» **Questions**
1. Name every data source that the final assignment instructions tell students to download data from.
2. In the final assignment instructions, how many digits does the ID in the notebook names have?
3. Continue the final assignment instructions from where they stop.

** Opening Passage shown block **

19  Final Assignment 2023

19.1 📒 instructions

This is where learning happens, not during a lecture. You’ll learn a ton of things by doing them yourself. Much success! 😄

Create two Jupyter Notebooks called

  1. assignment-FINAL-CODE-IDNUMBER, and
  2. assignment-FINAL-REPORT-IDNUMBER, where IDNUMBER is your 9-digit ID.

Make a zip file that includes these notebooks and any other data needed to run your code (e.g. csv files).

19.2 📌 locations and data

Choose one location in the US.

Download relevant data from NOAA’s Global Summary of the Month, NOAA’s Climate Reference Network Data, and from the USGS’s National Water Information System.

Try to find locations with many years of data, the more the better. Take some time to choose your station, plan well. Choose a location you have not worked with in past assignments.

19.3 🛠 tasks

In this final project, we will integrate the various topics we learned throughout the semester. You will tell a story about the location you chose, and describe the changes it experienced in the past many decades. You can focus on any kind of changes that would influence the hydrological fluxes we learned about. Here are a few examples of changes that you might work on:

  • severe droughts in part of the studied period, or an increasing trend in drought severity.

** Closing Passage shown block **
** Opening Extracted records block **

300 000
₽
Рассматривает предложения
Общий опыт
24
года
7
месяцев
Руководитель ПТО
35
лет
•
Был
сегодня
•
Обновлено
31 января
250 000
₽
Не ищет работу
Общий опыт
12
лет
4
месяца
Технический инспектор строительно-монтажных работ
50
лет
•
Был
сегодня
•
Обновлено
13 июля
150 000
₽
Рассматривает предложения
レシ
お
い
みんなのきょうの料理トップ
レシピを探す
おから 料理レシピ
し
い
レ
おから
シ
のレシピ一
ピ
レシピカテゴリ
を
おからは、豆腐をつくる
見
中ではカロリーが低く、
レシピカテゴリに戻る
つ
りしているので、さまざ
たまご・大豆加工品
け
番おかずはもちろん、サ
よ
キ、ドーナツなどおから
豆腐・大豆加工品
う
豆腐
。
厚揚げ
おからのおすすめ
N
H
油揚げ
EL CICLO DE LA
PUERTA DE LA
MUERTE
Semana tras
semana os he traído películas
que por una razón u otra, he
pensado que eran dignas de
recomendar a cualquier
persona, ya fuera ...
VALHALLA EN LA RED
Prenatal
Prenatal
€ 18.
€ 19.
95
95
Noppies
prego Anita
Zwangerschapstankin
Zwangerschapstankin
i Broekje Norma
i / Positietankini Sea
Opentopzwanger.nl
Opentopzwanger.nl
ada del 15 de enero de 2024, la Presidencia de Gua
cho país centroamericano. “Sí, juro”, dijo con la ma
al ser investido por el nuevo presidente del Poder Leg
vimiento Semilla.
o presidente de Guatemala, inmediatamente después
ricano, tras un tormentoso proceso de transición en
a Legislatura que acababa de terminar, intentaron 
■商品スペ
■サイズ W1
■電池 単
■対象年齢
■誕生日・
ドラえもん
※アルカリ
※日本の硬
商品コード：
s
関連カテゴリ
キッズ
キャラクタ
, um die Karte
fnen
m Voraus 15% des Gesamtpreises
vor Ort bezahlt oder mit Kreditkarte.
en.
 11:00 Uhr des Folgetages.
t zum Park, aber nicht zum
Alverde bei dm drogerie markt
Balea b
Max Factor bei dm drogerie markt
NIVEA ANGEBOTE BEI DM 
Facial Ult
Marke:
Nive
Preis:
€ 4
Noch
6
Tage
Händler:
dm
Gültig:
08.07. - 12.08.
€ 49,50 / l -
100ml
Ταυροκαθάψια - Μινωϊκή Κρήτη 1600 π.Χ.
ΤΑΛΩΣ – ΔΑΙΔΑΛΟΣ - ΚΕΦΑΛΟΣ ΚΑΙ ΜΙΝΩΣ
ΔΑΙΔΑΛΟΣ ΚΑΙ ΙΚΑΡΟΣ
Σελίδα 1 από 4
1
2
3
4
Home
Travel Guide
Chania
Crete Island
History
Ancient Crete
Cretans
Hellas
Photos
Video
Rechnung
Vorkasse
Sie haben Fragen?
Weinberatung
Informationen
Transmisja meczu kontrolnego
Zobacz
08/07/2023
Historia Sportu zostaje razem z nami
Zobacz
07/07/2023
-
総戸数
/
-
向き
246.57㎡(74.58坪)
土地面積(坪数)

** Closing Extracted records block **

» **Responses for each task**
1.
NOAA’s Global Summary of the Month
NOAA’s Climate Reference Network Data
the USGS’s National Water Information System

2. Nine digits.

3.
  • same as above for rainfall/floods, high temperatures, low temperatures, etc.
  • significant changes in land use, such as urbanization, deforestation, agricultural practices, etc.

The list above is not comprehensive, you can choose other factors. Consult with me in case of doubt.

Try to find in scientific papers evidence for the change you are focusing on. Cite at least one peer-reviewed scientific paper.

Can you see the same when analyzing data for the location you chose? Do your findings corroborate the expectation you had when you started this project? If they don’t, can you explain why? Did you reach interesting or surprising conclusions in your analysis?

Analyze your location’s history with respect to the following:

  • Precipitation: seasonality, inter-annual variability, extreme precipitation events and return periods.
  • Potential evapotranspiration: Calculate PET using Penman’s equation for at least three different years of interest (not necessarily contiguous years).
  • Analyze streamflow statistics in a similar manner as for precipitation: extreme discharge events and return periods.

Try to connect the dots: how do your different findings fit together? Discuss what you are trying to show, tell your story with the help of the data and your analyses. If you find things that go contrary to your expectations, can you raise hypotheses of why you see what you see?

19.4 🌅 presentation

All the assignment must be in two Jupyter Notebooks.

The notebook called CODE will contain all the code for the analyses you made. It must be fully functional, i.e., we must be able to Run All and not get any errors. Explain what you are doing in each step. Comment your code. Use markdown cells to split the notebook into subsections, one for each analysis (e.g.: ## Precipitation Analysis, ### Inter-annual variability, etc).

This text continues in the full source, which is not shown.